Если Герцен и теоретически и практически ищет выходов из всех личных кризисов на путях приверженности к «общему и всемирному» и ставит идеологические принципы выше личных связей, то Наталья Александровна говорит, что самое важное и ценное в жизни — это личная привязанность:
…всякое другое счастье так отвлеченно, так неопределенно, так неуловимо — что непременно надо оторваться хоть несколько от себя, чтоб наслаждаться им, а полно ли такое счастье. Положим, эти привязанности заключают в себе много эгоизма, да что же существует без эгоизма? Ну так-то, душка, итак тебе досадно, что меня называют самолюбивой до неделикатности, до дерзости…. в самом деле, это было бы досадно, если б это была правда; от самолюбия я не отрекаюсь, весь мир, вся жизнь потеряли бы для меня интерес, если бы я презирала себя, или, если б я считала себя недостойною всего того, чем я наслаждаюсь (да тогда б я и не наслаждалась), а как выражается это самолюбие — ну, уж это действительно под лежит суду людей… (632).
Слово «наслаждение» очень часто появляется на страницах писем к Астраковой в 1847–1848 годах (еще чаще — в письмах Тучковой). Свобода, отказ от романтической экзальтации, естественность выражения чувств, доверие инстинкту жизни и симпатии (а не разуму и рефлексии) — вот основные моменты в письмах к Астраковой, хотя, разумеется, эта самохарактеристика Натальи Александровны лишена абсолютной целостности и непротиворечивости.

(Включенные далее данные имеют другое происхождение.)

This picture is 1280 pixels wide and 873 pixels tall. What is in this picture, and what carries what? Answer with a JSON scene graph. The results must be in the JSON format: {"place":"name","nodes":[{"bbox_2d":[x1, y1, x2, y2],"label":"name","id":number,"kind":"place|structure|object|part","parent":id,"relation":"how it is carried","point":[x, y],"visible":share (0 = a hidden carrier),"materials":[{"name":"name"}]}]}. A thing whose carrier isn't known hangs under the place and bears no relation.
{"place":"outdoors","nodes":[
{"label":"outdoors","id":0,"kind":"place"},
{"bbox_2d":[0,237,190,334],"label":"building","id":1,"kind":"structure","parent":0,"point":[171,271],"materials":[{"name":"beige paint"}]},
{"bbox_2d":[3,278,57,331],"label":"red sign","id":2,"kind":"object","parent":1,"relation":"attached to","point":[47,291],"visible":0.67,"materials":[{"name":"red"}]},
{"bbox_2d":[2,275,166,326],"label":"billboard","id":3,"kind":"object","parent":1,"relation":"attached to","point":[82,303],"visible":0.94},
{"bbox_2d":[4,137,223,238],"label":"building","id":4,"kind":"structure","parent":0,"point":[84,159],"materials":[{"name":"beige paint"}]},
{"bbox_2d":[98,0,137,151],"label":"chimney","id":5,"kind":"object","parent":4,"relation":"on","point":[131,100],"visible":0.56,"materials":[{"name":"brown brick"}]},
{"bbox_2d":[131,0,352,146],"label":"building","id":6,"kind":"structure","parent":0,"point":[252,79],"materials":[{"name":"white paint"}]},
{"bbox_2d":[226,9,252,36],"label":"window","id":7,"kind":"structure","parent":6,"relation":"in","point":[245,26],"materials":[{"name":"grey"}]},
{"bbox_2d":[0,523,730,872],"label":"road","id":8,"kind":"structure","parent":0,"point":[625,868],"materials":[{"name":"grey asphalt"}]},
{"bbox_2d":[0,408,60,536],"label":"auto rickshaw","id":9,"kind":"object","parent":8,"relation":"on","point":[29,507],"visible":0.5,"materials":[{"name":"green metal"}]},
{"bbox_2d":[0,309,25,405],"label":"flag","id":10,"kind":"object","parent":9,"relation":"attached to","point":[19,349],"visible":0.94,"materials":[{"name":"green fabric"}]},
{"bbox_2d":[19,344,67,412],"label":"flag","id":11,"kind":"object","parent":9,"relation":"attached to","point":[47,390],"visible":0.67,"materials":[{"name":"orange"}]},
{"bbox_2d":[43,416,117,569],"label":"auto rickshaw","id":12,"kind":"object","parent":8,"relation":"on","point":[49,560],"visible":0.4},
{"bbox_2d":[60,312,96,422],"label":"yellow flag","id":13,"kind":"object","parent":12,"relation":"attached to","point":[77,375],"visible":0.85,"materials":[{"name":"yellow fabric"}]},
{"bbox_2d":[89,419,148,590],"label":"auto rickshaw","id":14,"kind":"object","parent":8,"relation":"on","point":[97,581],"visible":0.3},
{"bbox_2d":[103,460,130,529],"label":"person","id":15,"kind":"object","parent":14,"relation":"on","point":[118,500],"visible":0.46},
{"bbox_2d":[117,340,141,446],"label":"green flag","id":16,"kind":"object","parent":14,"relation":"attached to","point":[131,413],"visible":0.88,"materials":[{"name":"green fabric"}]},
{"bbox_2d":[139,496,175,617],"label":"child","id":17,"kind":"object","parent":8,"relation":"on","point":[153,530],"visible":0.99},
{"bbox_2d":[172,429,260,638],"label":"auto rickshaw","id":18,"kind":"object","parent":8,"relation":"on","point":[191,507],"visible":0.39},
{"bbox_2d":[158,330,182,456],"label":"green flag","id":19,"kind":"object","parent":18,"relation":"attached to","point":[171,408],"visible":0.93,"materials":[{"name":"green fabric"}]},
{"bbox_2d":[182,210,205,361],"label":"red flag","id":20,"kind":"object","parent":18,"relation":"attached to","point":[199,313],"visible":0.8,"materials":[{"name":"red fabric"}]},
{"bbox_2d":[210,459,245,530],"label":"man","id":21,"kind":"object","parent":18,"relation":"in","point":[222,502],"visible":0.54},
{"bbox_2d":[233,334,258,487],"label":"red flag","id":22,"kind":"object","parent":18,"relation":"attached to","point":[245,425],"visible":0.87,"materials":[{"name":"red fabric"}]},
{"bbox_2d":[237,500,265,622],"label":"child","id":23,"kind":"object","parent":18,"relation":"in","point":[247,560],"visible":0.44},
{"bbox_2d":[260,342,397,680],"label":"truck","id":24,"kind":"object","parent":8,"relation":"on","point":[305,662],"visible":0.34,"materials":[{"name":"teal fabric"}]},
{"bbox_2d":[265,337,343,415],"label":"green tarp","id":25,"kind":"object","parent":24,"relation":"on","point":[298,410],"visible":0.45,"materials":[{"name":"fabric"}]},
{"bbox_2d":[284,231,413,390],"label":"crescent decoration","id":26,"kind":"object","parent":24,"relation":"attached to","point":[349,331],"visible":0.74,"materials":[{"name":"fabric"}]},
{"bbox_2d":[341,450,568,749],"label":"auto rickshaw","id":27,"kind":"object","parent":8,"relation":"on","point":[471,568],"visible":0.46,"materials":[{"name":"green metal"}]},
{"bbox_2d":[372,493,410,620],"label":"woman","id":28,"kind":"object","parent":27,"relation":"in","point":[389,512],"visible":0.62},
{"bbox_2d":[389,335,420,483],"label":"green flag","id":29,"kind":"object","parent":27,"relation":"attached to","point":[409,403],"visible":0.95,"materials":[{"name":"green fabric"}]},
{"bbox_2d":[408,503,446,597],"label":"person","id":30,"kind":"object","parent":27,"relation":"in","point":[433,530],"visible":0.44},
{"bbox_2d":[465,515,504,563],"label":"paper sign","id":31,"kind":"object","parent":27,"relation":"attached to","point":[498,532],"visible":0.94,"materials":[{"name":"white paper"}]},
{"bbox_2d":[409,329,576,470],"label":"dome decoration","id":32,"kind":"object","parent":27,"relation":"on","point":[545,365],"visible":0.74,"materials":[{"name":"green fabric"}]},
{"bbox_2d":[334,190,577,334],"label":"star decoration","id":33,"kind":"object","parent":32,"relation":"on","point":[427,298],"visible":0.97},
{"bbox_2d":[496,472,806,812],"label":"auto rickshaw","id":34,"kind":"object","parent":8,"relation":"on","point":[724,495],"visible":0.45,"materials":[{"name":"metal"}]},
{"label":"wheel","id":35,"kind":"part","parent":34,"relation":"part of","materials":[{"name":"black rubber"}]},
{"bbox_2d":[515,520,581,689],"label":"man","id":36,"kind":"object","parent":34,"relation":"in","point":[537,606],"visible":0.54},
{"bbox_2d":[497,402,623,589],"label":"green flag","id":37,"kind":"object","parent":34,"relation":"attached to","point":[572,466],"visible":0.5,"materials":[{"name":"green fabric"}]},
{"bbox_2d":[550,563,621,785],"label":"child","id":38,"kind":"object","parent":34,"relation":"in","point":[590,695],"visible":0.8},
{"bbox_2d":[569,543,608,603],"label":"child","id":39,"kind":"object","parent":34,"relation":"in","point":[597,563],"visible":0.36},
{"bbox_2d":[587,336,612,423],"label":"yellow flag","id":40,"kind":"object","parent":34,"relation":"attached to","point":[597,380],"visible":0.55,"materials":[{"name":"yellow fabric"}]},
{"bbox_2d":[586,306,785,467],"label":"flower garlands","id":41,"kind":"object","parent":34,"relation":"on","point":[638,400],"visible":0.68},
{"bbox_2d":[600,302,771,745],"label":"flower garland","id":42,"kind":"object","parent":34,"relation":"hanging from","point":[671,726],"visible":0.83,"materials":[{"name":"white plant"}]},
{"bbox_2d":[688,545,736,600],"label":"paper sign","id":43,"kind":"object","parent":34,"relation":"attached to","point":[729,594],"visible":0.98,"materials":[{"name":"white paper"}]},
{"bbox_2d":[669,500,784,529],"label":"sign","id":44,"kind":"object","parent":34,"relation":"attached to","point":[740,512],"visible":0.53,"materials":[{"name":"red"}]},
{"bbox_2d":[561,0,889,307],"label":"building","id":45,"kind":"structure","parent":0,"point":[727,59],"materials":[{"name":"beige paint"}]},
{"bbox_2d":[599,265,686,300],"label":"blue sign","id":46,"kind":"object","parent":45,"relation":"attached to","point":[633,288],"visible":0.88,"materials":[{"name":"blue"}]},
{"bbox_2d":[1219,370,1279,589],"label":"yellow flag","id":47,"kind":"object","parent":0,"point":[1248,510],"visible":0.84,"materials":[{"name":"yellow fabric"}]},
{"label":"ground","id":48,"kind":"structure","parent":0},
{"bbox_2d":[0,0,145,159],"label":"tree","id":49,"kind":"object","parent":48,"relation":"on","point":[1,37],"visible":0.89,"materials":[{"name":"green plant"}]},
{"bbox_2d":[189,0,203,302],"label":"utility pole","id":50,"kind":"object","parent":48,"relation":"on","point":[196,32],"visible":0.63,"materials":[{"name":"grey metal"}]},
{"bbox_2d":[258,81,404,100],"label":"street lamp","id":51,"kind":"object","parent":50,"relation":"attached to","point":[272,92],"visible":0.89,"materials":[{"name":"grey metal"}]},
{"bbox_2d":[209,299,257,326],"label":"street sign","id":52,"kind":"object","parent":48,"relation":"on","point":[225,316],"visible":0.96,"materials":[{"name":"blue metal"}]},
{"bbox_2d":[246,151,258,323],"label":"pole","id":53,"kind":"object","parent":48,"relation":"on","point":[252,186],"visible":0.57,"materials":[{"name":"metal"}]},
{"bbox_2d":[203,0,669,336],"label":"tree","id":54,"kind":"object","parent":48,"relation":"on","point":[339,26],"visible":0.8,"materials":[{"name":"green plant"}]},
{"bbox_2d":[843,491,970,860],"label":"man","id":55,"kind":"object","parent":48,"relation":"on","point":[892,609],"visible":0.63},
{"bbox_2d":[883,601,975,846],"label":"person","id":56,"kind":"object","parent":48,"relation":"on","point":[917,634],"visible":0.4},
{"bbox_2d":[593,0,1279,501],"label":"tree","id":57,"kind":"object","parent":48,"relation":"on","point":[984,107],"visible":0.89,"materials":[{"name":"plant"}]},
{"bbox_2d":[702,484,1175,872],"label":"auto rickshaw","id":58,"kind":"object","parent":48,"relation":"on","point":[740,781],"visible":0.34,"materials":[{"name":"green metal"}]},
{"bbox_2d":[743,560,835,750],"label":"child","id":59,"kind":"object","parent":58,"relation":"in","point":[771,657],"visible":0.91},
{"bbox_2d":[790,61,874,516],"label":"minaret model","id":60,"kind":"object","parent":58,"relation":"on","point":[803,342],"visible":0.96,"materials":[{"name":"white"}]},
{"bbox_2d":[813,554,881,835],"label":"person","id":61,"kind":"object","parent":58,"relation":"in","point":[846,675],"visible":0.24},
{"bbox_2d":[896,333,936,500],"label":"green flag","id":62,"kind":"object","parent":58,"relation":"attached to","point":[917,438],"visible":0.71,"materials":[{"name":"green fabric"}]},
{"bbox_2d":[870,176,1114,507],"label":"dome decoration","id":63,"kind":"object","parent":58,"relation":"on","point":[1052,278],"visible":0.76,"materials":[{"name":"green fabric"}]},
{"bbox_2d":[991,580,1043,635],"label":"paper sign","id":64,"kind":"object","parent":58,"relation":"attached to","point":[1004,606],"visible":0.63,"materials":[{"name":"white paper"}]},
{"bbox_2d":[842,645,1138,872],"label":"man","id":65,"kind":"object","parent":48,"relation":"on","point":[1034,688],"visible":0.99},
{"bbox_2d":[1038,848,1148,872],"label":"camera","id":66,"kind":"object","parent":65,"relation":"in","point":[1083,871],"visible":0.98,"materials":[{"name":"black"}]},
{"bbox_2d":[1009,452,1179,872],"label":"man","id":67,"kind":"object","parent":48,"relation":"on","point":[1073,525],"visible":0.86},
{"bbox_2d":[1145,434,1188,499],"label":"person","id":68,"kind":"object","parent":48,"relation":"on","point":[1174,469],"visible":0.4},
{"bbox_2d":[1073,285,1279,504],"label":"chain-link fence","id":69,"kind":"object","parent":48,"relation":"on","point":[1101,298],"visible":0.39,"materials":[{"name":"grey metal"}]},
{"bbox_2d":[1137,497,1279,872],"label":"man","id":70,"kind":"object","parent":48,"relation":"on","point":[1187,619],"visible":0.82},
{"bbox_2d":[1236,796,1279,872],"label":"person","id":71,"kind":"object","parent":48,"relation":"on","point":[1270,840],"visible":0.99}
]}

Природа дает возможность, растворяясь в ней, наслаждаться и отвлекаться, в то же время иногда она навевает мысли о случайности, хаосе и бессмысленности мира, не одухотворенного прежней верой в небесную гармонию и бессмертие:
Право, иногда, несмотря на все хорошее, что есть в жизни, нельзя ее не ненавидеть, и это хорошее не имеет никакой цены для меня иногда, потому что все — случайность, все столько же важно и полно смысла в жизни, как погода, — просияет солнце, туча найдет, гроза — мимоходом убьет кого-нибудь и, не обращая внимания, снова светит, жарит, сушит и взывает снова к жизни — дождь льет целые дни, ночи — нелепо, все нелепо, и до крайней степени оскорбительно, оскорбительно оттого, что человек слишком привык к мысли, что все для него, все к его благу, все к лучшему, оттого-то так трудно поставить себя наравне с бабочкой, с цветком — покрасовался, поблагоухал, покачался на своем стебельке, — а там скосили его и завял в груде сена незамеченный, или сорвал кто-нибудь, позабавился, хорошо коли еще насладился — измял и бросил, иль морозом прибило, или ногой придавил кто — нужды нет, нужды нет до этого жизни, какое страшное равнодушие (636–637).